## GOAL OF THE EXERCISE:
Write out every record below exactly as given. Leave the pictures out.

## Data records:
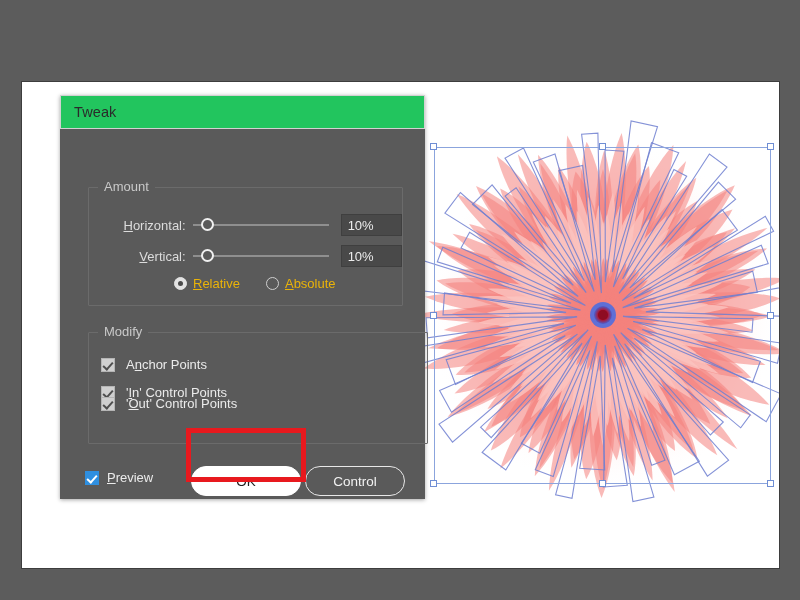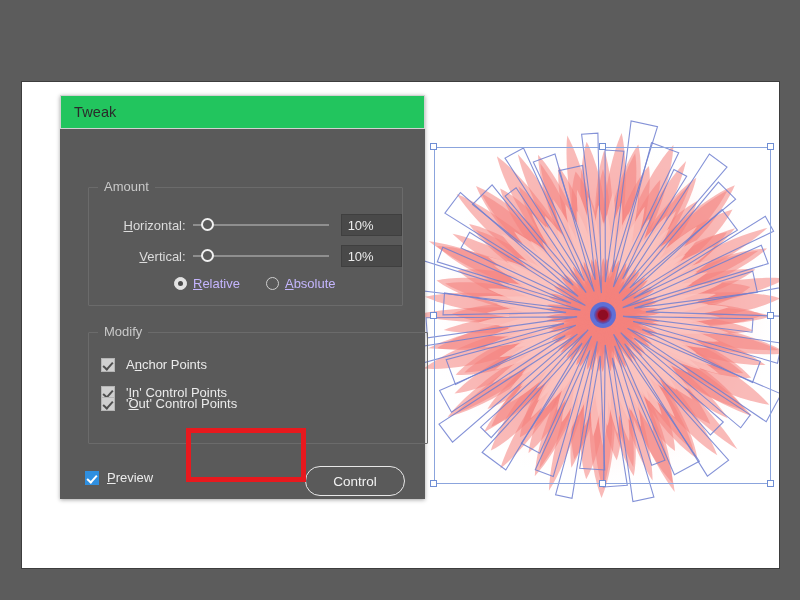--- a/index.html
+++ b/index.html
@@ -189,21 +189,21 @@
     left: 85px;
     display: flex;
     align-items: center;
     gap: 26px;
   }
   .radio-item {
     display: flex;
     align-items: center;
     gap: 6px;
     font-size: 13px;
-    color: #c4b5fd;
+    color: #eab308;
     white-space: nowrap;
   }
   .radio-mark {
     width: 13px;
     height: 13px;
     border-radius: 50%;
     border: 1px solid #cfcfcf;
     background: #5a5a5a;
     box-sizing: border-box;
     position: relative;
@@ -806,20 +806,21 @@
           <span>'<u>O</u>ut' Control Points</span>
         </div>
       </div>
 
       <div id="footer">
         <div id="preview-row">
           <span class="check-mark blue"></span>
           <span><u>P</u>review</span>
         </div>
 
+        <div class="pill-btn" id="btn-ok">OK</div>
 
         <div class="pill-btn" id="btn-cancel">Control</div>
       </div>
 
     </div>
   </div>
 
   <div id="red-highlight"></div>
 
 </div>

## REPLY TO THE EXERCISE:
--- a/index.html
+++ b/index.html
@@ -189,21 +189,21 @@
     left: 85px;
     display: flex;
     align-items: center;
     gap: 26px;
   }
   .radio-item {
     display: flex;
     align-items: center;
     gap: 6px;
     font-size: 13px;
-    color: #c4b5fd;
+    color: #eab308;
     white-space: nowrap;
   }
   .radio-mark {
     width: 13px;
     height: 13px;
     border-radius: 50%;
     border: 1px solid #cfcfcf;
     background: #5a5a5a;
     box-sizing: border-box;
     position: relative;
@@ -806,20 +806,21 @@
           <span>'<u>O</u>ut' Control Points</span>
         </div>
       </div>
 
       <div id="footer">
         <div id="preview-row">
           <span class="check-mark blue"></span>
           <span><u>P</u>review</span>
         </div>
 
+        <div class="pill-btn" id="btn-ok">OK</div>
 
         <div class="pill-btn" id="btn-cancel">Control</div>
       </div>
 
     </div>
   </div>
 
   <div id="red-highlight"></div>
 
 </div>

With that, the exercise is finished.